The Big Pink - Velvet
Sat 19th Sep, 2009 in Music Reviews
While the pairing of Milo Cordell and Robbie Furze take their name from the debut album of sixties collective The Band, they themselves are providing a template of how to make it in the modern music environment.
Their first single Too Fast for Love became instantly sought after due to its limited pressing of 500 copies world-wide, which they followed up with a limited edition 7” of the rather cracking song Stop the World. The Big Pink are also mixing in meticulous musical circles with both boasting quality resumes, their live shows incorporating the who’s who of the electro genre and pristine producers as additional band members; and having already landed support slots with a number of big-buzz acts including TV on the Radio.
The pair also have their foot in the door of mainstream and celebrity culture thanks to Furze’s emotional entanglement with Lily Allen. Add to the already simmering mix an NME Award as ‘best new act’ and the fact they’ve been signed to no less than 4AD previous home of the Pixies and Cocteau Twins – and The Big Pink look set to explode.

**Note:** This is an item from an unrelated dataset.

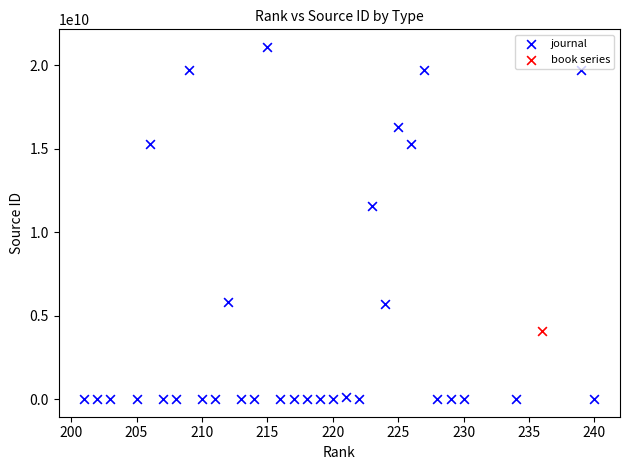

What are all the series names shown in the legend?

journal, book series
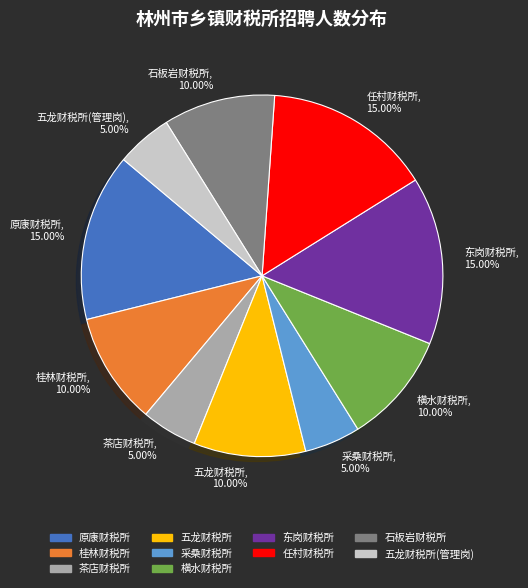

To the nearest percent, what is the average slice percentage?

10%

Velvet, self produced by the band and mixed by Alan Moulder, is the first single for the band on 4AD and has already been adjudged by the NME was top of their recent list of Ten Tracks You Must Hear. The song itself is a restrained, almost woozy affair, beginning with an electro-tinged atmospheric build-up before the ghostly vocals kick in. Restrained beats prod along behind the lovelorn lamenting verses before droning guitars kick in and take things up a notch for the chorus.
The song is haunting without being too heavy, and like the material, at times silkishly-smooth, but also reveals some rougher edges when rubbed against the grain. The single also contains three remixes of the track, the first – by Gang Gang Dance – bloating the track with extended explorations into trancier electronic territory. The Mount Kimble remix blankets the song in an incessant trip-hop type beat with a heavily echoed and soulful refrain of the lyric “These arms of mine” featured. Rounding things out is the quite sparse treatment by Van Rivers and the Subliminal Kid which takes the largely unchanged verses and submerges them into a much murkier place and is probably the most likely of the three to warrant repeat listens. And just to top it all off, there’s a nipple on the cover. Get in on the ground level for the rise of The Big Pink.